<<<<
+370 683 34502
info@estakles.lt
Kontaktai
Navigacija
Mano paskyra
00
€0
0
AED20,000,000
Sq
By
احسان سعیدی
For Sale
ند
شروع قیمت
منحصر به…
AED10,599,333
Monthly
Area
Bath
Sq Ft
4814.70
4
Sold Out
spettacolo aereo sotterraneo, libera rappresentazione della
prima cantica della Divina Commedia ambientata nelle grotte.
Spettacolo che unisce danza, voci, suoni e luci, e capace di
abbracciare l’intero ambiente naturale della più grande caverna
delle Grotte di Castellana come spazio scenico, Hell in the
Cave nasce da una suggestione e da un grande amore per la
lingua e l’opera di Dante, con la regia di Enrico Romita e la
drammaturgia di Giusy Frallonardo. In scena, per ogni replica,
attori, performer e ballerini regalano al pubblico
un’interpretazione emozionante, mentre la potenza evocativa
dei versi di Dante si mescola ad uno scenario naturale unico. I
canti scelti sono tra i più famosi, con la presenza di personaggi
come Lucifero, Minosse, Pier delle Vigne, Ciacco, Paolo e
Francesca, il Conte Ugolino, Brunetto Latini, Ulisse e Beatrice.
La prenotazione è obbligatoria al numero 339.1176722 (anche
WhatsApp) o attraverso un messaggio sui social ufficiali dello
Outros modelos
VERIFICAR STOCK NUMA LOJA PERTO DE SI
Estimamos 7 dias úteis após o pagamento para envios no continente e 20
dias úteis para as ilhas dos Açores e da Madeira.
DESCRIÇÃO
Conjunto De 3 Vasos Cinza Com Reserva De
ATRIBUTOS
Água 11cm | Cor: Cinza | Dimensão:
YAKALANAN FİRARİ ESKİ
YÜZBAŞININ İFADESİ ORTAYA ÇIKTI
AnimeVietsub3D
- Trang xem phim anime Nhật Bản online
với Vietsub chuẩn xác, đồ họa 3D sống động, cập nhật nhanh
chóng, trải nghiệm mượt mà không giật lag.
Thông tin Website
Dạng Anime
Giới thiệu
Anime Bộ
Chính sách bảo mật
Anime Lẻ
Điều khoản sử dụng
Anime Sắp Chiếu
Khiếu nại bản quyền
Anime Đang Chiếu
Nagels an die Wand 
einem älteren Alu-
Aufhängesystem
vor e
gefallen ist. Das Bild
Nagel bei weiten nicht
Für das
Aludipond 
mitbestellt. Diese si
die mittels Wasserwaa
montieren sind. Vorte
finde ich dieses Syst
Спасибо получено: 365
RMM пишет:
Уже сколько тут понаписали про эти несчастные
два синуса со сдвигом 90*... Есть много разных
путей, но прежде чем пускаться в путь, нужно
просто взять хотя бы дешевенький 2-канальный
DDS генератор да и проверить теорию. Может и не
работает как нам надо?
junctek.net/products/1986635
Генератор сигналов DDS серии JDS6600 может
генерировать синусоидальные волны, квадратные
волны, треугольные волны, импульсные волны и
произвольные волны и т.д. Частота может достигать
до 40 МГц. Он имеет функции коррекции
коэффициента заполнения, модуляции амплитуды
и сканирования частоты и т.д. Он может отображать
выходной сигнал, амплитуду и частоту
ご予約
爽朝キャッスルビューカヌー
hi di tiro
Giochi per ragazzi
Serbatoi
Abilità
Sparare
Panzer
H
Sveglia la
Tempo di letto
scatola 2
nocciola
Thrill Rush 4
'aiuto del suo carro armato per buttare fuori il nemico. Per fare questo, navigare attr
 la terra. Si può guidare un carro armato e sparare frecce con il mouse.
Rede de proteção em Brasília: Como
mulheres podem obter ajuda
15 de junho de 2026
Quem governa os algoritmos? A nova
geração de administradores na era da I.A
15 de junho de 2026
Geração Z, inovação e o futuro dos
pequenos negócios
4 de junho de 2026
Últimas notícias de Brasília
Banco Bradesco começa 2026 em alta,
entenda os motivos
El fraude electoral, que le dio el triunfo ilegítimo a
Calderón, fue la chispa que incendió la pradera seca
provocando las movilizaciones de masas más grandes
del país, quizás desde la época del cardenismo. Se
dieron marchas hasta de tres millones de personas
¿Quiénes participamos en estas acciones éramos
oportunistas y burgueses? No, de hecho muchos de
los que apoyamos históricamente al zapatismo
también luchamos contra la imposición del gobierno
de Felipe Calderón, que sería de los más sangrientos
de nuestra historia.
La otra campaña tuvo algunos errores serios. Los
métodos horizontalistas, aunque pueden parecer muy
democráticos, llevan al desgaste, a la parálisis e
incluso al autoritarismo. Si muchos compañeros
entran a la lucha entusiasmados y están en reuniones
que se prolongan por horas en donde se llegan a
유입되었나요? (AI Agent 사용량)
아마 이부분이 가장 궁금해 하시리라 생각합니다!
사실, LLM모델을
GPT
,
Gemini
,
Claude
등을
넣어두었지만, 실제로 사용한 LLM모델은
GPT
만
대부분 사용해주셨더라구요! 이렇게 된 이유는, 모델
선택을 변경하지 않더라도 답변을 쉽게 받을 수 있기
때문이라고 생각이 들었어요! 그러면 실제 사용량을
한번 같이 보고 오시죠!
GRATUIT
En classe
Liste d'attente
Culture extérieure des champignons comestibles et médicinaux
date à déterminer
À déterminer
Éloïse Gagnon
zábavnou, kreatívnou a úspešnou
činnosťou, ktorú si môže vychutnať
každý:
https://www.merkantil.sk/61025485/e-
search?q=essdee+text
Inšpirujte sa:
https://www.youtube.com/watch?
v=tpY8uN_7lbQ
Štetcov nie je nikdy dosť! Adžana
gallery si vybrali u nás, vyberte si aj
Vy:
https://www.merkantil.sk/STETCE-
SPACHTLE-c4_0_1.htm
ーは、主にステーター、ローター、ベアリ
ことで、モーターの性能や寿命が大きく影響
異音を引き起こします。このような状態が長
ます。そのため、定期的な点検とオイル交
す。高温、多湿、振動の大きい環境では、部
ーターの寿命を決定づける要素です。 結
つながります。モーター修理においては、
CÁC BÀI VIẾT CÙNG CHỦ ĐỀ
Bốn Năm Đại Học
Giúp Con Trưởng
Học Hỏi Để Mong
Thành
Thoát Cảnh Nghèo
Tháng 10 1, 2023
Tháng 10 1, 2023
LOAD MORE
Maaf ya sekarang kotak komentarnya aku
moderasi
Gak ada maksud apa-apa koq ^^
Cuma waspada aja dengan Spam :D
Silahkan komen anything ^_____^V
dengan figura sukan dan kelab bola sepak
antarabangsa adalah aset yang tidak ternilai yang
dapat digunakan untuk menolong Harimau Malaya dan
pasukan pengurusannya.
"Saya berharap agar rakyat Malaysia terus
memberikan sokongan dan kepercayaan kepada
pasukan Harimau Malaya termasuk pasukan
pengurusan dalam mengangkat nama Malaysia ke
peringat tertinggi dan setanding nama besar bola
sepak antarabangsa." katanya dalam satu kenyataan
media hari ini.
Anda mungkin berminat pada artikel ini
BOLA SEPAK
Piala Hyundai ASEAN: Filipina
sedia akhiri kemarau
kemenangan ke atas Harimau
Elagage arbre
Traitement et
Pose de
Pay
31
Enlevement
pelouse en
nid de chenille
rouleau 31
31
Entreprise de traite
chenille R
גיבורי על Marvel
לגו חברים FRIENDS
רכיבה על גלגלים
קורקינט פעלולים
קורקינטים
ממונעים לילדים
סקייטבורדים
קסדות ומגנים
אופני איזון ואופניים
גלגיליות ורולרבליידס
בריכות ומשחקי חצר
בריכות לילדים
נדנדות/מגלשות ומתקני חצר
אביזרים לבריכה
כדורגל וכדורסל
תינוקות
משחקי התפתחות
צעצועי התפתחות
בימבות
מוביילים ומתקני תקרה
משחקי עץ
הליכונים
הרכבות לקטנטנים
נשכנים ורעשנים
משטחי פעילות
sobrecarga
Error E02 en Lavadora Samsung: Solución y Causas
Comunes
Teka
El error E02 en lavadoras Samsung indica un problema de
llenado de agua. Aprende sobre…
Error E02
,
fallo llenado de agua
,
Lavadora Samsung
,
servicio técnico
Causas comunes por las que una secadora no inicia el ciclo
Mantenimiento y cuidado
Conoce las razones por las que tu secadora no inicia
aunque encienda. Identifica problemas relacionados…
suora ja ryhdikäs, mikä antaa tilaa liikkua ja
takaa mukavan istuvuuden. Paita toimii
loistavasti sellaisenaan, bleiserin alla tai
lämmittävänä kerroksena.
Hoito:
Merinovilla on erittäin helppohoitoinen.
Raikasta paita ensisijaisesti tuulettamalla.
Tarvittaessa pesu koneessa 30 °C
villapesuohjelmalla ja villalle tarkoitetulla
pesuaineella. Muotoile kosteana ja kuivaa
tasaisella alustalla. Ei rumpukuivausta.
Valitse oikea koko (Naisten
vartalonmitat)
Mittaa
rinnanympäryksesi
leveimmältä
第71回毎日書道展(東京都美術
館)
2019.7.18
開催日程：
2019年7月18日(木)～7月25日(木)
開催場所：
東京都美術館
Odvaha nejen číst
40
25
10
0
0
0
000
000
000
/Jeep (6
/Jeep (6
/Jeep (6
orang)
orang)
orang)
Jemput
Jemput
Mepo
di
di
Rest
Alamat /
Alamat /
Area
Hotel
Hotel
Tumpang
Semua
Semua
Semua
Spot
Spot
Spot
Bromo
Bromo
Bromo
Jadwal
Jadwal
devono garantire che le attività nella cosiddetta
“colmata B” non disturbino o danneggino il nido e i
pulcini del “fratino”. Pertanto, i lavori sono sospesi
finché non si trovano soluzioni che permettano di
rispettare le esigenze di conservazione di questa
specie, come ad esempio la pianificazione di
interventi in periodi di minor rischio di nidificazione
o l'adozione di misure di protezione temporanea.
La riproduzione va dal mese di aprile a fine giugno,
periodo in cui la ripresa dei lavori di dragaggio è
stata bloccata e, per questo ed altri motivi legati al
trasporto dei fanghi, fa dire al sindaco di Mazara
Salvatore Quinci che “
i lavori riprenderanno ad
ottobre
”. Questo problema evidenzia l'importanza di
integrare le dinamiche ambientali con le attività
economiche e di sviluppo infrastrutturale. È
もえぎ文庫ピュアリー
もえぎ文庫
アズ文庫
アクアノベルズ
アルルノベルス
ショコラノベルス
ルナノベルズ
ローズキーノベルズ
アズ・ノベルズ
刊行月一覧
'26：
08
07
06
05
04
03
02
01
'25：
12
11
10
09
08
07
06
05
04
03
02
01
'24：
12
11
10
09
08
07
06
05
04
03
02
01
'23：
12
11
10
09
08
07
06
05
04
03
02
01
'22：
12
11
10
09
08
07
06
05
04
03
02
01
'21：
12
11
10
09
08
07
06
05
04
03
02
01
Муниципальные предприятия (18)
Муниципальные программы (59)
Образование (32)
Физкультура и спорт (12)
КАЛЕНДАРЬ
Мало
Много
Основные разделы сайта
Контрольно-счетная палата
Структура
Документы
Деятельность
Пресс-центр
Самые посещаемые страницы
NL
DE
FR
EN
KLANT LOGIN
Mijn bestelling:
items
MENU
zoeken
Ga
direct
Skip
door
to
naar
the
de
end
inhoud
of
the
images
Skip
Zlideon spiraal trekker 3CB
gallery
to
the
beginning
>>>>
Please turn the material, from its first line through the line containing "prima cantica della", into a numbered list, leaving out any blank lines.

**Solved exercise:**
1. +370 683 34502
2. info@estakles.lt
3. Kontaktai
4. Navigacija
5. Mano paskyra
6. 00
7. €0
8. 0
9. AED20,000,000
10. Sq
11. By
12. احسان سعیدی
13. For Sale
14. ند
15. شروع قیمت
16. منحصر به…
17. AED10,599,333
18. Monthly
19. Area
20. Bath
21. Sq Ft
22. 4814.70
23. 4
24. Sold Out
25. spettacolo aereo sotterraneo, libera rappresentazione della
26. prima cantica della Divina Commedia ambientata nelle grotte.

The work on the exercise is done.